No new evidence has been uncovered implicating Inter Milan in the Calciopoli scandal from 2006 which saw Juventus relegated to Serie B and club director Luciano Moggi handed a lifetime ban from holding a role in Italian football.

In recent days, Italian public broadcaster RAI 3, aired a report which has been widely reported elsewhere as having unearthed new evidence and never before heard wiretaps, concerning Inter’s alleged role under then owner Massimo Moratti, in the Calciopoli scandal from 2006.

The reports claim, that RAI has uncovered new evidence that senior Inter Milan directors and officials contacted and spoke to Serie A referee designator Paolo Bergamo during 2004-2006.

It is further suggested elsewhere that these phone calls, or wiretaps, were ignored by the police and investigators at the time of the investigation which subsequently led to Juventus club executive Luciano Moggi receiving a lifetime ban from ever holding a role in Italian football.

In the Calciopoli criminal trial proceedings, former Juventus director Luciano Moggi was convicted to 5 years and 4 months imprisonment for both sporting fraud and criminal conspiracy.

Upon appeal Moggi’s conviction was upheld but the sentence shortened to 2 years and 4 months.

After further several appeals, the verdict against Luciano Moggi was dismissed under the statute of limitations, but his conviction was not overturned and he was not exonerated.

No New Findings Concerning Inter Milan Uncovered

However, during the aforementioned criminal proceedings in 2010, one of the leading police investigators in the Calciopoli investigations, Attilio Auricchio, testified under oath, that the police were aware of phone-calls between then Inter director Giacinto Facchetti and Paolo Bergamo.

In fact, Auricchio testified that the police not only wiretapped but also transcribed these conversations but deemed them to have no importance to the ongoing criminal investigations.

“The phone call where Facchetti asks Collina about the referee grid with Bergamo was transcripted, but we thought it was not important” Auricchio testified.

During the aforementioned criminal trial, Luciano Moggi’s defence team claimed they had audio obtained and verified by an expert, which proved that Inter director Giacinto Facchetti asked Paolo Bergamo for referee Pierluigi Collina to officiate a future fixture in 2004.

The Moggi legal defence team referred to this wire-tap as “the mother of all wiretaps.”

However, when testifying under oath, and after playing a recording of the conversation to the court, the expert, Roberto Porto, unequivocally testified that it was Paolo Bergamo and not Giacinto Facchetti who mentioned Collina’s name.

Furthermore, some 4 years earlier, in August 31st 2006, Inter President Massimo Moratti confirmed that club officials spoke with referee designator Paolo Bergamo.

Speaking to Corriele della Sera, Moratti confirmed the contacts with Bergamo stating “there is nothing wrong with speaking to Bergamo.
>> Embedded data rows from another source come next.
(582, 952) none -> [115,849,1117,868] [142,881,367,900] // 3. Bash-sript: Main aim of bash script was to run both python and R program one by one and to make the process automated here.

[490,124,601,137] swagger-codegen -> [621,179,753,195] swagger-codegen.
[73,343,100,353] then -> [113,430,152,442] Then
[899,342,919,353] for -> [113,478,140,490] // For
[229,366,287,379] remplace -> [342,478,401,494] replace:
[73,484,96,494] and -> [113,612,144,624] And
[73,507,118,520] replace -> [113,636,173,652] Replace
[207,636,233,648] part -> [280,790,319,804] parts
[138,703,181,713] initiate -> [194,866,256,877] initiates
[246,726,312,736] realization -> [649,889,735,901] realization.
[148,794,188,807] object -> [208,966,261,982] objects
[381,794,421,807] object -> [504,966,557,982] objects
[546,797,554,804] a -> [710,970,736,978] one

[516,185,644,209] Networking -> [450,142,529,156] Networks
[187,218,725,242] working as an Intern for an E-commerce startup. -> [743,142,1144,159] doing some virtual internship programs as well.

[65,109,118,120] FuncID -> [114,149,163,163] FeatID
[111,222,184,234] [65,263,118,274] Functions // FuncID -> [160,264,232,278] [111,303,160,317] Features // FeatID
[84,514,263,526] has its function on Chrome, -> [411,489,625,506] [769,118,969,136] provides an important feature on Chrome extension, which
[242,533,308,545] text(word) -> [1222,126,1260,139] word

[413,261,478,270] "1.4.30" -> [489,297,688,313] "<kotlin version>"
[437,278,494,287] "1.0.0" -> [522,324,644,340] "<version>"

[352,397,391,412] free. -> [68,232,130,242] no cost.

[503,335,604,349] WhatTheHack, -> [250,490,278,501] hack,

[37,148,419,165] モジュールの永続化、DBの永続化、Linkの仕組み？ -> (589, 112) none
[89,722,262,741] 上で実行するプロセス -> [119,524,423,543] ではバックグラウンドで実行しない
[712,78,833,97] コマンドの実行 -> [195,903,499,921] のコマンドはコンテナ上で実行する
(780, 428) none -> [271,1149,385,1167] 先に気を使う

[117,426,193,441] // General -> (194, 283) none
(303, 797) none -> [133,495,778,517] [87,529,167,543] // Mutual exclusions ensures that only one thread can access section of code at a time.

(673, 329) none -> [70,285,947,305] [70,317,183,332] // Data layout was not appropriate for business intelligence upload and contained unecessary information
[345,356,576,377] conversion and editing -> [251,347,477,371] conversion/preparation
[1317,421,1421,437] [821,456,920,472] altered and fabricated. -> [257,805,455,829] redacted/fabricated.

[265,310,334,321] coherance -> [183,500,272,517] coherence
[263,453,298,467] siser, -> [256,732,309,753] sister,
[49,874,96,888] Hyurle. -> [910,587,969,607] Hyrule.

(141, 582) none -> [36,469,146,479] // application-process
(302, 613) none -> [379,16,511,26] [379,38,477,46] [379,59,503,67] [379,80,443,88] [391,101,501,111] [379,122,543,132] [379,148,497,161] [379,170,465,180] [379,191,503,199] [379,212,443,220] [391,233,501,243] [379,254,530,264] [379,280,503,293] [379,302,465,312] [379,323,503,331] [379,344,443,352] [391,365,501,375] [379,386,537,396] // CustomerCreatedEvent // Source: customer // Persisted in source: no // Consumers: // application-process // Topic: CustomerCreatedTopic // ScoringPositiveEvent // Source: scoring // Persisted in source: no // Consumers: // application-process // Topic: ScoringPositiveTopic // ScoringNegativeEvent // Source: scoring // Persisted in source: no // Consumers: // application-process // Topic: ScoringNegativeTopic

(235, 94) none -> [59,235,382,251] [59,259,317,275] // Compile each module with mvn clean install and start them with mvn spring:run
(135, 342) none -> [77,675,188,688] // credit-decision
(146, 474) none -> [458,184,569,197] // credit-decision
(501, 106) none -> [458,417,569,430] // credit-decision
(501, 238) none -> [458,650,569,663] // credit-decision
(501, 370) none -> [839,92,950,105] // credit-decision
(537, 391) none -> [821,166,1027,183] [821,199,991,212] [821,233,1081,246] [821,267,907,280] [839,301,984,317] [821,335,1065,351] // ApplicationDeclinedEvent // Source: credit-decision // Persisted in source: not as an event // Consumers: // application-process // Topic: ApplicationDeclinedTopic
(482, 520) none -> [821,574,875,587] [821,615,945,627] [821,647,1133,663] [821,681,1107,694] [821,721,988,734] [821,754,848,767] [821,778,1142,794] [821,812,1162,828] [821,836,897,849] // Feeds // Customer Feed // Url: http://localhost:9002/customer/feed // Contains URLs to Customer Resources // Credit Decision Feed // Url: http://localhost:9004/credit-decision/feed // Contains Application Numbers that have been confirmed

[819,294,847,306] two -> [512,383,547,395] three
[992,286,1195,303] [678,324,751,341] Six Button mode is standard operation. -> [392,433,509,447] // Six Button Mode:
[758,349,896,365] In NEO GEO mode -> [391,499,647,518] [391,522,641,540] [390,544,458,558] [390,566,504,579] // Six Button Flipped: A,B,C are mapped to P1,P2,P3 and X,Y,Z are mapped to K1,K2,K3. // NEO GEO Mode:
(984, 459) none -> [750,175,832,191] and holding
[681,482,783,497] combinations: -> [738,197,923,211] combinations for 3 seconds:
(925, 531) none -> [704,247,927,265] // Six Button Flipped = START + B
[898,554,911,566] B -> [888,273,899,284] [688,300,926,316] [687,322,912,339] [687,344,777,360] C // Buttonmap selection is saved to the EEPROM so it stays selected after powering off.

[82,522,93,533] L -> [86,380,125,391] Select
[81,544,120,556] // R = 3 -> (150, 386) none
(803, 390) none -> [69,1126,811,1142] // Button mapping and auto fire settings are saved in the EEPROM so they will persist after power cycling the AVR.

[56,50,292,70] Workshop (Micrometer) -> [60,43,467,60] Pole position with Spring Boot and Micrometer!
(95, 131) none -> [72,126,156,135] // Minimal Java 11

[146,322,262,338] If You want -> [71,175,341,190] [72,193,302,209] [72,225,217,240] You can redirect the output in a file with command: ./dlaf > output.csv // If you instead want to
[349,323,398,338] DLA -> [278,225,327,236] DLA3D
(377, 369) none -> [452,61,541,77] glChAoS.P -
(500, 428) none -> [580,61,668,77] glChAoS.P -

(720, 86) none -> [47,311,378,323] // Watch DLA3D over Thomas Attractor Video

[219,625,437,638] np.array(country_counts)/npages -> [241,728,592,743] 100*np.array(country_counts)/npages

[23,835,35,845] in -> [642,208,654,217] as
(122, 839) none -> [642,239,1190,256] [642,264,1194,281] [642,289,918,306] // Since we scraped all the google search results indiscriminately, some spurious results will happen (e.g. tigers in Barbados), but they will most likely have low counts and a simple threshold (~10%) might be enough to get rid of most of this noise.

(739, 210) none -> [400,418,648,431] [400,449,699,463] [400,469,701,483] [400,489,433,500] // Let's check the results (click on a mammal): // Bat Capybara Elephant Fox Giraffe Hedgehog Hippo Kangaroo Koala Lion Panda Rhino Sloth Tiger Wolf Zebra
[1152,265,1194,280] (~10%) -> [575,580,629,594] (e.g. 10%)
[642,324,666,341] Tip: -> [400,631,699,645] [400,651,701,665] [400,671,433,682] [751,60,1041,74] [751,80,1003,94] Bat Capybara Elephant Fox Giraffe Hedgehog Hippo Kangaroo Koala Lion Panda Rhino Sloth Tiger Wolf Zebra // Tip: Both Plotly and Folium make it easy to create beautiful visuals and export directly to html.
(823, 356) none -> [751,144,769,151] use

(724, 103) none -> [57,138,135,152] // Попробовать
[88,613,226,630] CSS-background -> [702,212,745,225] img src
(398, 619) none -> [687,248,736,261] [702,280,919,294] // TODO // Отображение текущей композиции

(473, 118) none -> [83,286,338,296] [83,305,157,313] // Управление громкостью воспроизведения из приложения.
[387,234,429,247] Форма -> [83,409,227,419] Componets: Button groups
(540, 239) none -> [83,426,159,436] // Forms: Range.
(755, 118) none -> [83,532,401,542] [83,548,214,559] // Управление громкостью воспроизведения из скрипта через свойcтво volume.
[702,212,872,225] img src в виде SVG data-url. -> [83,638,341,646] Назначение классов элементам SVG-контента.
The difference is in what is being said.”

Luciano Moggi & Juventus Obsession With Calciopoli

Some 17 years have now passed since 2006 and the Calciopoli scandal that rocked Italian football to it’s core.

Since then Juventus have appealed countless times to have the 2005/2006 Serie A title that was awarded to Inter revoked, but have failed at every single instance.

Luciano Moggi, the disgraced former Juventus Director, has never stopped trying to push the narrative that either everyone was guilty, or no-one was guilty.

The legal rationale has always been, simply speaking to the Serie A referee designator was a crime in and of itself, while for the police what was said in the conversations, determined whether something illicit actually took place.

In the coming weeks, Juventus are expecting to learn the result of their appeal with regards to the Capital Gains scandal which saw them be docked 15 points this season.

Soon afterwards, Juventus should also find out the sporting verdict regarding what has been dubbed in the Italian media as the “salary maneuver” or what is collectively known as the Prisma investigation.

It is perhaps in this light that Luciano Moggi’s so called USB with “new evidence” should be understood.

Or as Italian media personality/journalist Tancredi Palmeri put it in a tweet: “Maybe many don’t know this, but Luciano Moggi has passed this USB to some 10 journalists, who all listened to it and didn’t find anything new compared to what was already known.”

The editorial board of tax-payer funded RAI Report disagreed. Perhaps their time and the time of their viewers would have been better served enjoying an Espresso. Or maybe even an Espressino.